A friend of mine has a 95 f700 ford with the c code 1060 diesel. The engine does not want to start when cold,it will crank but it wont fire. I don't think this engine has glow plugs,any ideas?? Thanks.


----------



## phillyplowking1 (Dec 19, 2001)

It sound like it needs glowplugs.Does he plug it in overnight?


----------



## jeepboy (Nov 13, 2003)

There is no glow plug light on the dash,and i can't find them out on the engine either. I even checked the dash with a flash light in case the bulb was burnt out.


----------



## 3dbbok (Dec 28, 2002)

Compression could be low. Does it smoke after warm-up?


----------



## BigZ1001 (Feb 18, 2003)

I would look into a magnetic engine block heater


----------



## jeepboy (Nov 13, 2003)

My friend has a heater to install in the heater hose,I'll try that .Does anyone know how this truck is supposed to start?? I know smaller diesel engines use glow plugs,but what is the theory behind not having them(how does it start)? Thanks.


----------



## kingriver (Oct 25, 2005)

jeepboy said:


> My friend has a heater to install in the heater hose,I'll try that .Does anyone know how this truck is supposed to start?? I know smaller diesel engines use glow plugs,but what is the theory behind not having them(how does it start)? Thanks.
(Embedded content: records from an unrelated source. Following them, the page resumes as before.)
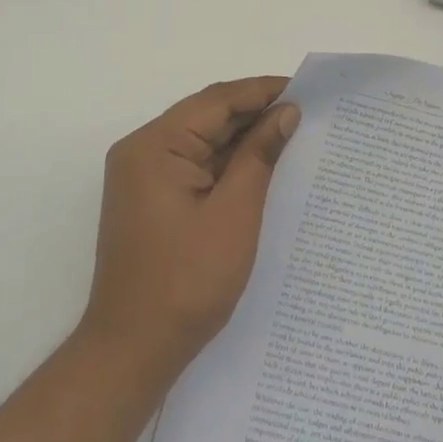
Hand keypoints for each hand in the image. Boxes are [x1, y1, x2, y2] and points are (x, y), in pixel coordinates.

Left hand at [80, 77, 300, 381]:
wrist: (133, 351)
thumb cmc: (187, 281)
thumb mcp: (235, 213)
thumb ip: (260, 155)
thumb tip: (286, 113)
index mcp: (154, 146)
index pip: (216, 101)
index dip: (262, 91)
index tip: (307, 90)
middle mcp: (143, 152)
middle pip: (207, 117)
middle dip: (256, 114)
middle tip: (308, 114)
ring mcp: (144, 178)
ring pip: (203, 142)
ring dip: (244, 140)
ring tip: (295, 136)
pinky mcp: (152, 200)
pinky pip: (196, 167)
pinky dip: (229, 165)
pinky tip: (264, 167)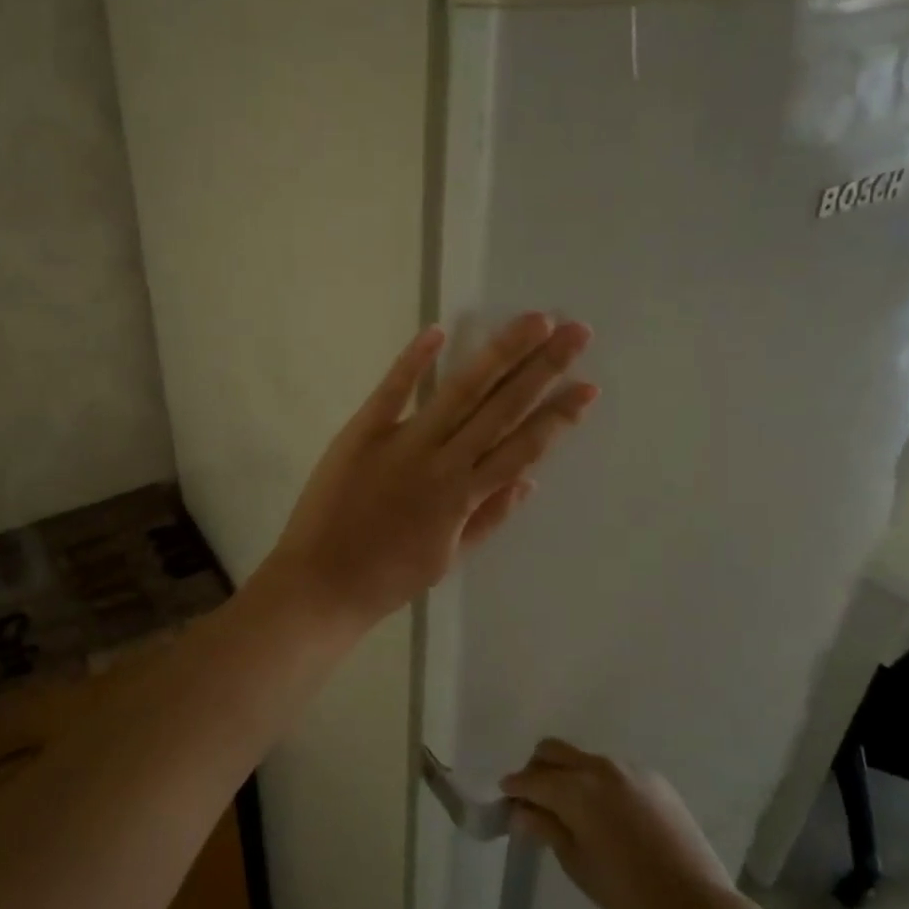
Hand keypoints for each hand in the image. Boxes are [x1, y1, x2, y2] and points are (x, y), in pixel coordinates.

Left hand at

Hey could you post a response back to me when and if anyone gives you some information on that, I own a 1993 F800 8.3 250 hp and it also doesnt have any glo-plugs: if I plug it in all night it will start up when its 20 degrees, dont know about any colder havn't tried yet,,,


----------



## 84deisel (Dec 2, 2003)

you need to plug it in .All of our cummins powered trucks will start fine when plugged in but really have a hard time when not plogged in . They do not have glow plugs like smaller engines so it is important to plug them in ,make sure the batterys are up to snuff ,oil is good,and the fuel is good and you will have no problems.


----------



## infineon954 (Dec 12, 2004)

We just bought a 94 F-700. Sometimes it takes awhile to get started in the morning. I don't think there are glowplugs. I can say that I will be getting a block heater


----------



## Ggg6 (Oct 14, 2003)

jeepboy exactly what engine is in it? I know you said c code 1060 but that means nothing to me. Does it have a Ford, Cat or Cummins in it, and what model. There should be a tag or sticker on a valve cover etc. that will tel you. Almost all diesels used in anything larger then a p/u will not have glow plugs, or air grid heaters. So you must plug them in. Changing to 5-40 or 10-40 oil will help in the winter. Remove, clean, and use dielectric grease on all of the battery terminals, as well as put some baking soda/water mix on the battery to clean it off.


----------